Bryan Sebok, associate professor of rhetoric and media studies, is the latest professor in a long line of Lewis & Clark faculty to have won the prestigious Arnold L. Graves and Lois S. Graves Award.

This award, administered biennially by Pomona College and the American Council of Learned Societies, recognizes younger faculty members for exceptional teaching in the humanities.

How do you plan to use the award’s prize money?

I’ll do research into the connection between documentary style and cultural authority. There’s something interesting going on in terms of how people expect documentaries to have a privileged connection to fact, and how repeatedly and insistently that relationship has been undercut over time. I want to trace how we got into the present moment in terms of fake news, mockumentary, and the spread of pseudo-documentary across media.

How does your research focus impact your film work?

In my documentaries, I’m interested in how to get something more substantive out of documentary than just facts. One of my favorite filmmakers, Werner Herzog, says “If you’re purely after facts, please buy yourself the phone directory of Manhattan. It has four million times correct facts. But it doesn’t illuminate.” The idea that facts are boring is interesting.

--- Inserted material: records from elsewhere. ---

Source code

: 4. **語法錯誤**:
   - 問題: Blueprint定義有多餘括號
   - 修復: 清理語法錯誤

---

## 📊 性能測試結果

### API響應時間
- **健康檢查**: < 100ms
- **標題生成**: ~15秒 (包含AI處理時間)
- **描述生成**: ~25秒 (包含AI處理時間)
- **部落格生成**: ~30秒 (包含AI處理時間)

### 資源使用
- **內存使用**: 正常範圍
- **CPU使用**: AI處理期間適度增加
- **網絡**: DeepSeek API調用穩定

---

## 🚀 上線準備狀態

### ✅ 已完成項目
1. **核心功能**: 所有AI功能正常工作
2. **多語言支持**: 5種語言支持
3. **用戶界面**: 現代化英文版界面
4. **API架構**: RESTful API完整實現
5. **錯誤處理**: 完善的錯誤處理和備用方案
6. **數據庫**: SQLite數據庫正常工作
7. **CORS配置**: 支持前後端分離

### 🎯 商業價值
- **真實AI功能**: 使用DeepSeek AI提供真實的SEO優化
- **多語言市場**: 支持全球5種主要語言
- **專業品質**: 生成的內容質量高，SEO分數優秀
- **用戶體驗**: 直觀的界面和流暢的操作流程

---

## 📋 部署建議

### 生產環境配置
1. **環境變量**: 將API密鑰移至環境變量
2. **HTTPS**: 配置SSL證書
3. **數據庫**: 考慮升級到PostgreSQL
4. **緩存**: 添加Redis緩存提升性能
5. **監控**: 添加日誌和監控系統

What is your teaching philosophy?

Enthusiasm, experimentation, and collaboration. Those are the central themes that I always return to. I work with students in and out of the classroom but also train them to collaborate with each other. I like to take risks and try new things.

What have your students taught you?

I’ve found that it’s important to engage each student individually and not to think of them collectively. Teaching is about the individual student. Every student has the ability to express themselves in dynamic, complex, and nuanced ways, but they have all kinds of different forms of expression and abilities.

What do you find most rewarding about teaching?

Definitely the collaboration. I think it’s key to make students aware that everything in every field is about working together—particularly in the media arts. Nothing happens in isolation. It’s important for me to bring students into a collaborative space, to get them thinking about each other as collaborators, and to show them how to work together in the field.